The Committee for Equal Justice

The Committee for Equal Justice (also known as the Committee for Equal Justice for the Rights of Mrs. Recy Taylor) was an organization founded with the goal of assisting black women reclaim their bodies against sexual violence and interracial rape.[1] Recy Taylor and Rosa Parks founded the committee in 1944 after six white men kidnapped and raped Taylor, an African-American woman, as she left her Abbeville, Alabama church.[2] Taylor's case garnered heavy media coverage.
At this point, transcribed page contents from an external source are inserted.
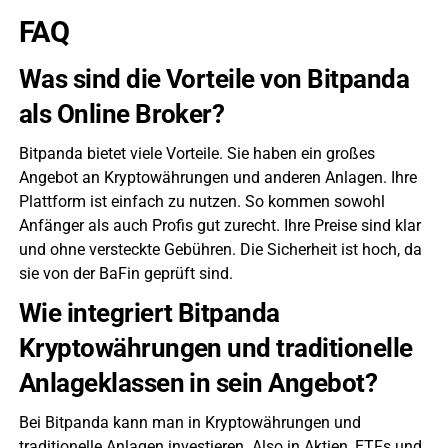
FAQ
Was sind die Vorteile von Bitpanda
als Online Broker?
Bitpanda bietet viele Vorteile. Sie haben ein großes
Angebot an Kryptowährungen und anderen Anlagen. Ihre
Plattform ist einfach zu nutzen. So kommen sowohl
Anfänger als auch Profis gut zurecht. Ihre Preise sind klar
und ohne versteckte Gebühren. Die Sicherheit ist hoch, da
sie von der BaFin geprüft sind.
Wie integriert Bitpanda
Kryptowährungen und traditionelle
Anlageklassen in sein Angebot?
Bei Bitpanda kann man in Kryptowährungen und
traditionelle Anlagen investieren. Also in Aktien, ETFs und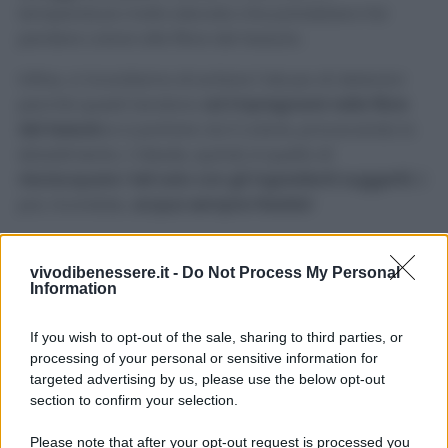
temperature molto elevate che potrebbero far
perdere colore alle fibre del tessuto.
Infine, vi ricordiamo di evitare l’abuso di detersivi
perché questi tendono
ad impregnarsi nelle fibre
del tessuto
e a portare via il colore, provocando lo
sbiadimento. L’ideale, quindi, è quello di
risciacquare i teli solo con gli ingredienti suggeriti.
E
poi, ricordate,
acqua sempre fredda!
Avvertenze
vivodibenessere.it -
Do Not Process My Personal
Information
I nostri rimedi sono naturali e per niente aggressivi,
tuttavia vi raccomandiamo di utilizzare i suddetti
If you wish to opt-out of the sale, sharing to third parties, or
rimedi solo dopo aver consultato le etichette di
processing of your personal or sensitive information for
lavaggio dei vostri teli.
targeted advertising by us, please use the below opt-out
section to confirm your selection.
Please note that after your opt-out request is processed you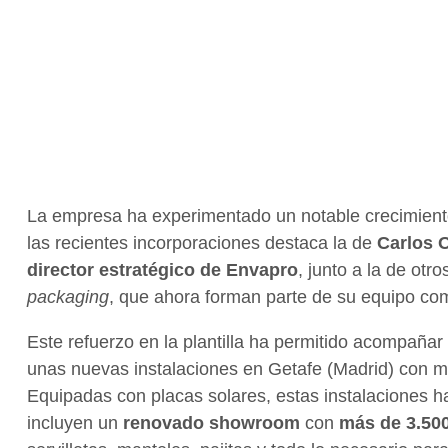
La empresa ha experimentado un notable crecimiento
las recientes incorporaciones destaca la de
Carlos O
director estratégico de Envapro
, junto a la de ot
packaging
, que ahora forman parte de su equipo com
Este refuerzo en la plantilla ha permitido acompaña
unas nuevas instalaciones en Getafe (Madrid) con m
Equipadas con placas solares, estas instalaciones h
incluyen un
renovado showroom
con
más de 3.500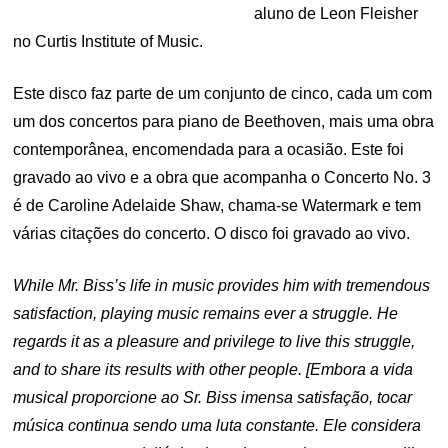
aluno de Leon Fleisher
no Curtis Institute of Music.
Este disco faz parte de um conjunto de cinco, cada um com
um dos concertos para piano de Beethoven, mais uma obra
contemporânea, encomendada para a ocasião. Este foi
gravado ao vivo e a obra que acompanha o Concerto No. 3
é de Caroline Adelaide Shaw, chama-se Watermark e tem
várias citações do concerto. O disco foi gravado ao vivo.
While Mr. Biss’s life in music provides him with tremendous
satisfaction, playing music remains ever a struggle. He
regards it as a pleasure and privilege to live this struggle,
and to share its results with other people. [Embora a vida
musical proporcione ao Sr. Biss imensa satisfação, tocar
música continua sendo uma luta constante. Ele considera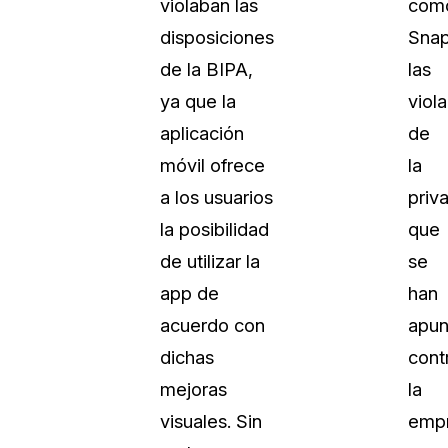
violaban las
com
Vea cómo los clientes usan CaseG
disposiciones
Snap
rídico
sus necesidades de redacción
de la BIPA,
las
ya que la
viol
 Financieros
Centro de Ayuda
aplicación
de
Obtenga respuestas a sus pregunt
CaseGuard
móvil ofrece
la
a los usuarios
priv
Videoteca
la posibilidad
que
 Comunicación y
Vea todo lo que puede hacer con
de utilizar la
se
iento
CaseGuard. Práctica nuevas habili
aprender
app de
han
acuerdo con
apun
e Atención Telefónica
Recomendaciones
dichas
cont
Historias sobre cómo nuestros clie
mejoras
la
utilizan CaseGuard studio a diario
 Crisis y Las Líneas
visuales. Sin
emp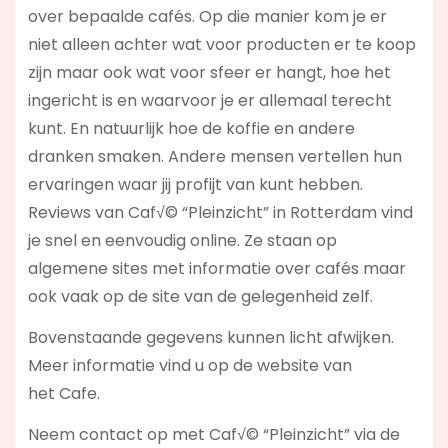
over bepaalde cafés. Op die manier kom je er
niet alleen achter wat voor producten er te koop
zijn maar ook wat voor sfeer er hangt, hoe het
ingericht is en waarvoor je er allemaal terecht
kunt. En natuurlijk hoe de koffie en andere
dranken smaken. Andere mensen vertellen hun
ervaringen waar jij profijt van kunt hebben.
Reviews van Caf√© “Pleinzicht” in Rotterdam vind
je snel en eenvoudig online. Ze staan op
algemene sites met informatie over cafés maar
ook vaak op de site van de gelegenheid zelf.
Bovenstaande gegevens kunnen licht afwijken.
Meer informatie vind u op de website van
het Cafe.
Neem contact op met Caf√© “Pleinzicht” via de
With this attention came national support, which led to what the Chicago Defender called the "strongest campaign for equal justice to be seen in a decade."[3] Committee members formed eighteen chapters [4] across the United States, and included such figures as WEB DuBois, Mary Church Terrell, Oscar Hammerstein II, John Sengstacke and Langston Hughes, among others.[5]

  1. ^ Danielle L. McGuire, At the Dark End of the Street: Black Women, Rape, and Resistance--a New History of the Civil Rights Movement from Rosa Parks to the Rise of Black Power (New York: Vintage Books, 2011) 23.
  2. ^ Jeanne Theoharis, The Rebellious Life of Mrs. Rosa Parks (Boston: Beacon Press, 2013) 23.
  3. ^ McGuire, At the Dark End of the Street, 22.
  4. ^ McGuire, At the Dark End of the Street, 26.
  5. ^ McGuire, At the Dark End of the Street, 31.